When a line in the entries contains the word "поверхности", copy that line in full.

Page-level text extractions
Content starts

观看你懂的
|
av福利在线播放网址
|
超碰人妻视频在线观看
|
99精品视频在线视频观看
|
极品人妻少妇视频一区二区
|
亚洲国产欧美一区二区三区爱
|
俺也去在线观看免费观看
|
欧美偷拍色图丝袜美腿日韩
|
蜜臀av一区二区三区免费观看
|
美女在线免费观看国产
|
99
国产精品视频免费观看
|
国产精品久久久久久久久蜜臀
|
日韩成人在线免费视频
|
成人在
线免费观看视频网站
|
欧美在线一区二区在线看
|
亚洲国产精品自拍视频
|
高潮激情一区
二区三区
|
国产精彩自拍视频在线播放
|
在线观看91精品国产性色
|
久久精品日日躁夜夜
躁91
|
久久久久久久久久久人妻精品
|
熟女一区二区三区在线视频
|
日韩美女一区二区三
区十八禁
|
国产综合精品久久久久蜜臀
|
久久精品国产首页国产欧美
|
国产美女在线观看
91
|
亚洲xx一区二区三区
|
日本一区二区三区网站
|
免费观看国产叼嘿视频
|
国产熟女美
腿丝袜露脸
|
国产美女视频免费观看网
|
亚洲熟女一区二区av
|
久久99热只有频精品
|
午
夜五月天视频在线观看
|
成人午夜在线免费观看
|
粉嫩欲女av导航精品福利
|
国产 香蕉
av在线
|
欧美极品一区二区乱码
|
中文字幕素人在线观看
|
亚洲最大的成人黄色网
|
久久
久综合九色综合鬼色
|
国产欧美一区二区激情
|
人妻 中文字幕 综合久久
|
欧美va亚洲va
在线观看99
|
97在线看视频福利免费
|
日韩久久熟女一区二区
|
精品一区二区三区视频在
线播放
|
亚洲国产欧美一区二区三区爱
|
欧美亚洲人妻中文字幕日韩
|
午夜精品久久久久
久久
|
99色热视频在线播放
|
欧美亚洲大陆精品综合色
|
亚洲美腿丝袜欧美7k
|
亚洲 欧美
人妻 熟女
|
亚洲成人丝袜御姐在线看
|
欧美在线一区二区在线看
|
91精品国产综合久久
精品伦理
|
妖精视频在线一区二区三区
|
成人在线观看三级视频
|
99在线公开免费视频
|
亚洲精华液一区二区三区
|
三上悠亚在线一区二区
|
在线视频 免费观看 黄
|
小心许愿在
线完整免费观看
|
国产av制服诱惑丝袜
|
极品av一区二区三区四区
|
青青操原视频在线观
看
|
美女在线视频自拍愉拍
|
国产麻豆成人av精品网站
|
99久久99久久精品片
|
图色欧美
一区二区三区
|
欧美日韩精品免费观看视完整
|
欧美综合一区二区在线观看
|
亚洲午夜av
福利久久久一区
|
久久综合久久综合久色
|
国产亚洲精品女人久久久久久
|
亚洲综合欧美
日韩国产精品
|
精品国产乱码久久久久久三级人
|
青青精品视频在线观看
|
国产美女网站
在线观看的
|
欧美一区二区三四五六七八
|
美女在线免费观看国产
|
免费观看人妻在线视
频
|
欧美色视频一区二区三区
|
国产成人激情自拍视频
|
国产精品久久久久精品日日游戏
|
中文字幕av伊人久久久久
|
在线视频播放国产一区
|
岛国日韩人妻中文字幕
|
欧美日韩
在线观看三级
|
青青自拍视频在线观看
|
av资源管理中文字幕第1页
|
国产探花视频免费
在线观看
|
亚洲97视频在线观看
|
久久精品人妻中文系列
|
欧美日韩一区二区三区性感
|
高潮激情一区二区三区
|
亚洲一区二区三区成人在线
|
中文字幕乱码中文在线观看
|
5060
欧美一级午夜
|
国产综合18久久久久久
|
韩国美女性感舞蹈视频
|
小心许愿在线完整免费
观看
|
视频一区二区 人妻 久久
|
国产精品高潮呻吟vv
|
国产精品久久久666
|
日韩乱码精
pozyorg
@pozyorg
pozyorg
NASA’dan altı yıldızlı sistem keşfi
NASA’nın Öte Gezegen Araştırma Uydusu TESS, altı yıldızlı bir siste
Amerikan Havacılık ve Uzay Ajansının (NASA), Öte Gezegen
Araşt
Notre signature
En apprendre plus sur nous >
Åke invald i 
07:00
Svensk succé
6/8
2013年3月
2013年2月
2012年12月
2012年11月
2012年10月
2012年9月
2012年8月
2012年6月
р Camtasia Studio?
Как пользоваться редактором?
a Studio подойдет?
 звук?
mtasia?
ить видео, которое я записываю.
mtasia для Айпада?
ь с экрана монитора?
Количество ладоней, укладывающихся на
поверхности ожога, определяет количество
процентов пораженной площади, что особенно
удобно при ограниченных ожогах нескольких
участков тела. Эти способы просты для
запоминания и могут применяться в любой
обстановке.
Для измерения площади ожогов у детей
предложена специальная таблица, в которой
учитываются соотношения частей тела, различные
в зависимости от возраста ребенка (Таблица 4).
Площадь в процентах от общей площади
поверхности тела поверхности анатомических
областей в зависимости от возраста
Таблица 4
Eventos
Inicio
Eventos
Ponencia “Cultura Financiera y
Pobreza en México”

Content ends

◆ EXERCISE SOLUTION
поверхности ожога, определяет количество
поверхности тела поверхности анатомических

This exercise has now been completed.